--- PROVIDED MATERIAL Enclosed Below ---

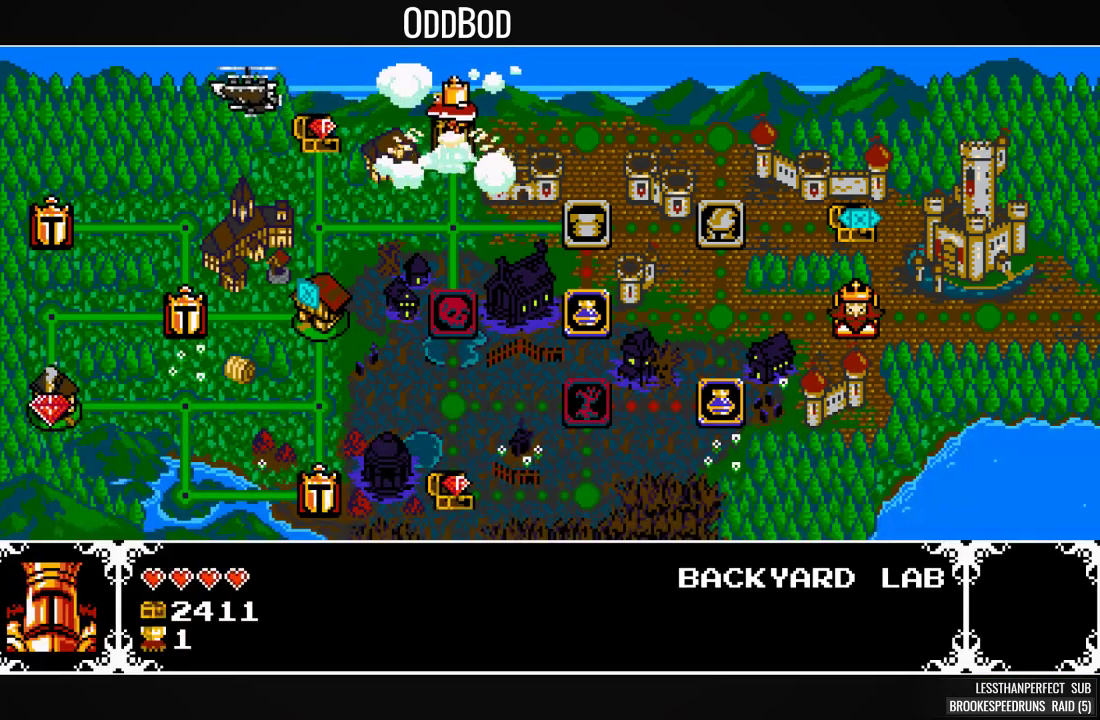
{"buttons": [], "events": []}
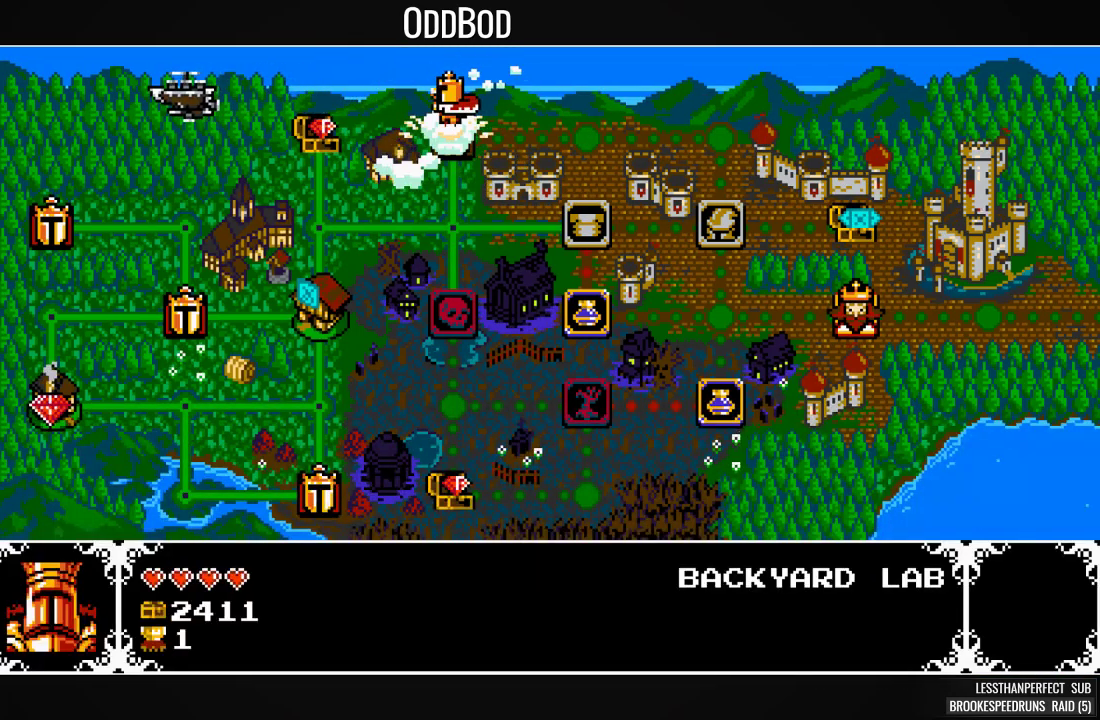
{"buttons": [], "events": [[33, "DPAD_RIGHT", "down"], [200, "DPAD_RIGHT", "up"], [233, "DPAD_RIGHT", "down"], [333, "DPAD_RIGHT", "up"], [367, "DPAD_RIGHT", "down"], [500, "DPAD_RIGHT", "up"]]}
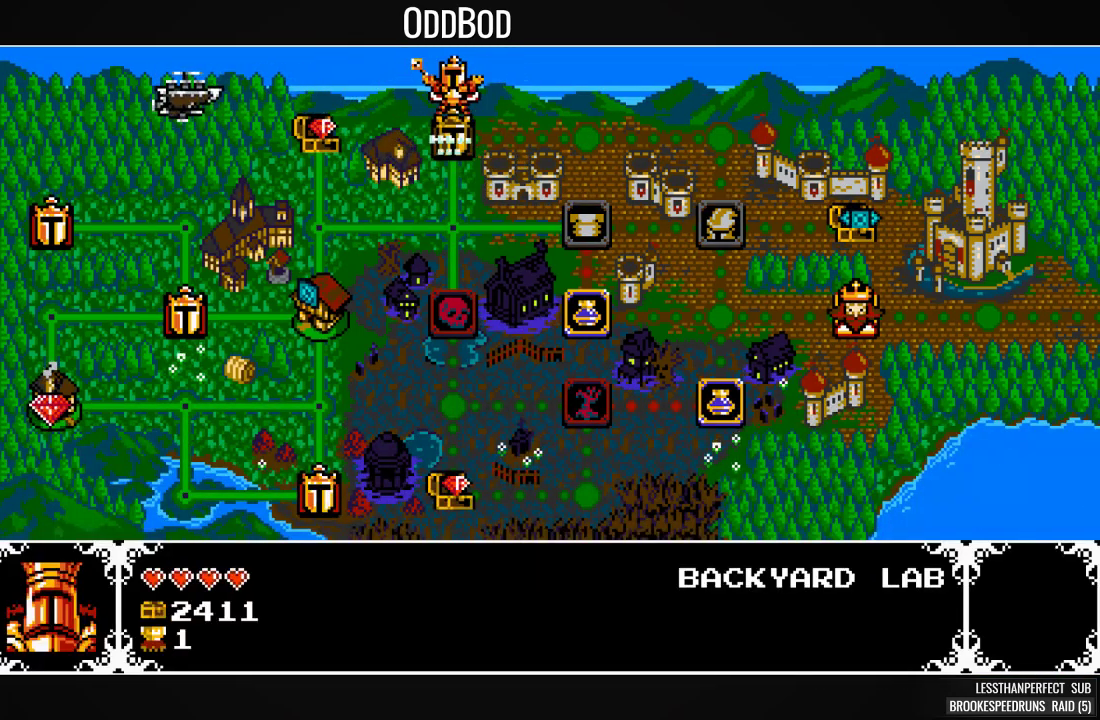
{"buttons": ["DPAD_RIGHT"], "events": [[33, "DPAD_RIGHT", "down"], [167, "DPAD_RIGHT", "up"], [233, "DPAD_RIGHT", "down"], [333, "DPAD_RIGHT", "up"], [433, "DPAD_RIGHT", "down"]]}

--- End of Enclosed PROVIDED MATERIAL ---

§ DESCRIPTION OF THE TASK
Without the pictures, print the whole listing exactly as given.

§ EXERCISE ANSWER
{"buttons": [], "events": []}
{"buttons": [], "events": [[33, "DPAD_RIGHT", "down"], [200, "DPAD_RIGHT", "up"], [233, "DPAD_RIGHT", "down"], [333, "DPAD_RIGHT", "up"], [367, "DPAD_RIGHT", "down"], [500, "DPAD_RIGHT", "up"]]}
{"buttons": ["DPAD_RIGHT"], "events": [[33, "DPAD_RIGHT", "down"], [167, "DPAD_RIGHT", "up"], [233, "DPAD_RIGHT", "down"], [333, "DPAD_RIGHT", "up"], [433, "DPAD_RIGHT", "down"]]}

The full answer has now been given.